Trump’s response to the tragedy in Charlottesville, Va., where a neo-Nazi protest led to the death of counter-protester Heather Heyer last summer, was that violence had occurred on “both sides.” There are far too many instances of Trump’s complete disregard and disdain for Jewish and minority communities to list here; however, his leadership, or explicit lack thereof, and divisive rhetoric is undoubtedly one of the reasons that hate crimes against Jewish people and other minorities have been on the rise since his election to the presidency.
How many vigils must we attend, candles must we light, posters must we make, times must we chant “never again,” for it to be enough? Trauma has become commonplace. Our broken country no longer understands what must be done to heal, because of the pervading, nightmarish knowledge that this will happen again and again.
In the years to come, it is easy to imagine that this will be referred to as one of the darkest periods in American history. That is to say, only if we make it out alive. Those of us who approve of or merely allow for the hateful language utilized by our president to occur without resistance or continue to breed and believe conspiracy theories that are based in racism and anti-Semitism should be ashamed, to say the least, that they have personally allowed us to get to this point.

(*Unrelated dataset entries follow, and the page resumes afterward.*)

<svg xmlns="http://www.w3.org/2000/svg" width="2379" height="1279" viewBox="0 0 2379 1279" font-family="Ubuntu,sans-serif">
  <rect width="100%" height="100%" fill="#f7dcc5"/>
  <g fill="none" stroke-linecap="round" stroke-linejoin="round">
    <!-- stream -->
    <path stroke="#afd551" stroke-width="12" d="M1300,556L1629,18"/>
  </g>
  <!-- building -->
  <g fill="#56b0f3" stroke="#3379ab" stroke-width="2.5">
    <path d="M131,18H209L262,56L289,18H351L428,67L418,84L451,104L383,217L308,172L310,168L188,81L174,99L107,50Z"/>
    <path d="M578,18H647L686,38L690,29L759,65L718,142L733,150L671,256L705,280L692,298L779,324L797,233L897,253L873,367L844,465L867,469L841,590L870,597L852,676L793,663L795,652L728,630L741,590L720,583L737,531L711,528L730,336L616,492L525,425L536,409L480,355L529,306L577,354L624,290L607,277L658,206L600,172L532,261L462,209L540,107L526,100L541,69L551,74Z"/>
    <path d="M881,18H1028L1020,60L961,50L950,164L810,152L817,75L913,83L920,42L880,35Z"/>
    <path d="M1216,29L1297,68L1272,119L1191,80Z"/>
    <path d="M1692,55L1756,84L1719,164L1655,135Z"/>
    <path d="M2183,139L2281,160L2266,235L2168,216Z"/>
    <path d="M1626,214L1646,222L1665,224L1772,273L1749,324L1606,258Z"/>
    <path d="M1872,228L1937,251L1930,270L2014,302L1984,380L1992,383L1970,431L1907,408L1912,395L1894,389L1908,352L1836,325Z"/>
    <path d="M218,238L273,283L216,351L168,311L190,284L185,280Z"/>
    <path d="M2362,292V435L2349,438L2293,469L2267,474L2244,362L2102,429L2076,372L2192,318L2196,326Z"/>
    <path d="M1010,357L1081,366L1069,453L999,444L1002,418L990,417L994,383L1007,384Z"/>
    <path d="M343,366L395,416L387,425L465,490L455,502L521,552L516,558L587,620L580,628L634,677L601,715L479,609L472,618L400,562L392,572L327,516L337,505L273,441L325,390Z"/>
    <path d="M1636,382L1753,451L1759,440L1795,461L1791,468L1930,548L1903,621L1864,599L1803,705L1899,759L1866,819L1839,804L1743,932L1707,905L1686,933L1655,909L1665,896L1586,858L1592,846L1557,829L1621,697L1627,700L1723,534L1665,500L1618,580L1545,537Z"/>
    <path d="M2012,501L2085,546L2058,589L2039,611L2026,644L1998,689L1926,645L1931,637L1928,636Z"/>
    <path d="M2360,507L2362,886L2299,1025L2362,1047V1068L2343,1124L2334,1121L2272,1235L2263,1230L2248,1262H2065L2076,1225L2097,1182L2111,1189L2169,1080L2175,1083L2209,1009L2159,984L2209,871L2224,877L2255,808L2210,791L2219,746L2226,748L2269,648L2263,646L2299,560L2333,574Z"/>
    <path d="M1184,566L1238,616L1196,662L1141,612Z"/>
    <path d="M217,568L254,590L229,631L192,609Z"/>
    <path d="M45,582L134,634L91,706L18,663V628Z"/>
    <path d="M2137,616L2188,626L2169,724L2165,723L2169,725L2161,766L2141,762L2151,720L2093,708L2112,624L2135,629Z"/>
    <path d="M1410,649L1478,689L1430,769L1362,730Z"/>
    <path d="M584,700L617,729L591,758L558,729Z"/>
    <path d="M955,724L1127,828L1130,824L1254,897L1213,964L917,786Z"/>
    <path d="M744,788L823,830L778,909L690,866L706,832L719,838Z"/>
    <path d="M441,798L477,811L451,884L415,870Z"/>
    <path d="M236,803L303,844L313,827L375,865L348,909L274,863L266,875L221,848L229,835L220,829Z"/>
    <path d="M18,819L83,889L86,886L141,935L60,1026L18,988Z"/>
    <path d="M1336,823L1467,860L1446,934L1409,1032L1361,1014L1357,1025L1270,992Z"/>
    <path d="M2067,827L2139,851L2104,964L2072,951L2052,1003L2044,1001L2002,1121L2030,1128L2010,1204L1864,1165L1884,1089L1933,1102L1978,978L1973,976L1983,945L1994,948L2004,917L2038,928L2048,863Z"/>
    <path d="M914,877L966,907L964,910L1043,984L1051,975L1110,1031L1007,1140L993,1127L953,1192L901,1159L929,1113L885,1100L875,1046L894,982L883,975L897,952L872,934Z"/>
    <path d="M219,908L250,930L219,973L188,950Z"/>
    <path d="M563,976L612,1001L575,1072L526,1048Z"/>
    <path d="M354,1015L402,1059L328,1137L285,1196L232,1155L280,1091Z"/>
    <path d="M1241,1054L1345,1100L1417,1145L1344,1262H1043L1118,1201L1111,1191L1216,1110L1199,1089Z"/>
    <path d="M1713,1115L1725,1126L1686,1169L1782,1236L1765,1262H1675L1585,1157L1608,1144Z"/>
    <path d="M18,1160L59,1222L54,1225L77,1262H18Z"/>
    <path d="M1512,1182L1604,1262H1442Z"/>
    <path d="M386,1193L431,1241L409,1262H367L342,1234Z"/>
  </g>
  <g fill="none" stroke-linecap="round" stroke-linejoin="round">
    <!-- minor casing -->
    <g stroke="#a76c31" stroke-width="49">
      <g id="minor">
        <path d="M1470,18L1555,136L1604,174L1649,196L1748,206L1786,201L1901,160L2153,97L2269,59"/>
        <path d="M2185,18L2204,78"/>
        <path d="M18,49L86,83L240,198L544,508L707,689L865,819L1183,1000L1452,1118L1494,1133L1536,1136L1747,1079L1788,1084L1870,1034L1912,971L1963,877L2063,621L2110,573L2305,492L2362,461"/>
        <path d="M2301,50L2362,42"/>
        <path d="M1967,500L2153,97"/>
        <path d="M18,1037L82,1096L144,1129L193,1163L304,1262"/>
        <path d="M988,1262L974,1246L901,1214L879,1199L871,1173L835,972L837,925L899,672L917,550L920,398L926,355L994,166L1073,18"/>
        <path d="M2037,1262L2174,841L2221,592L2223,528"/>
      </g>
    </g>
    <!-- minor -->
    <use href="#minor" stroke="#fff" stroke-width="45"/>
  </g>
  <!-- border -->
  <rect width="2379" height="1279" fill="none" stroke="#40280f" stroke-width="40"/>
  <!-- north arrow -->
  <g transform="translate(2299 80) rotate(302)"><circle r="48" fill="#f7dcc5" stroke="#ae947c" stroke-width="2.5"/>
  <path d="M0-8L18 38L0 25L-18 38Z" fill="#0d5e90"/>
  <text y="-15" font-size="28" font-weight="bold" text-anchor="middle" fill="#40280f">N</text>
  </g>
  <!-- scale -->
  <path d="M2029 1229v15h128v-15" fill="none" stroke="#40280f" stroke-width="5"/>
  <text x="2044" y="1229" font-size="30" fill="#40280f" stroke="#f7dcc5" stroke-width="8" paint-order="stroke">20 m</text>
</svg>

Even though hope for our future may currently seem a foreign concept, it is important to ensure that there is no literal or figural space for racism, bigotry, prejudice or anti-Semitism in our society. Denounce the president’s rhetoric, have uncomfortable political conversations with loved ones and vote unresponsive and complicit politicians out of office on Nov. 6. Do not forget Joyce Fienberg, Richard Gottfried, Rose Mallinger, Jerry Rabinowitz, Cecil Rosenthal, David Rosenthal, Bernice Simon, Sylvan Simon, Daniel Stein, Melvin Wax and Irvin Younger.
If you are overwhelmed by the torment and despair of this tragedy, know that you are not alone. Find peace wherever you can and take all the time necessary to heal your mind and body. Reach out to Jewish people today. Do not do it because you feel like you should, but because showing love, empathy and compassion for those who look and pray differently than you is the only path forward.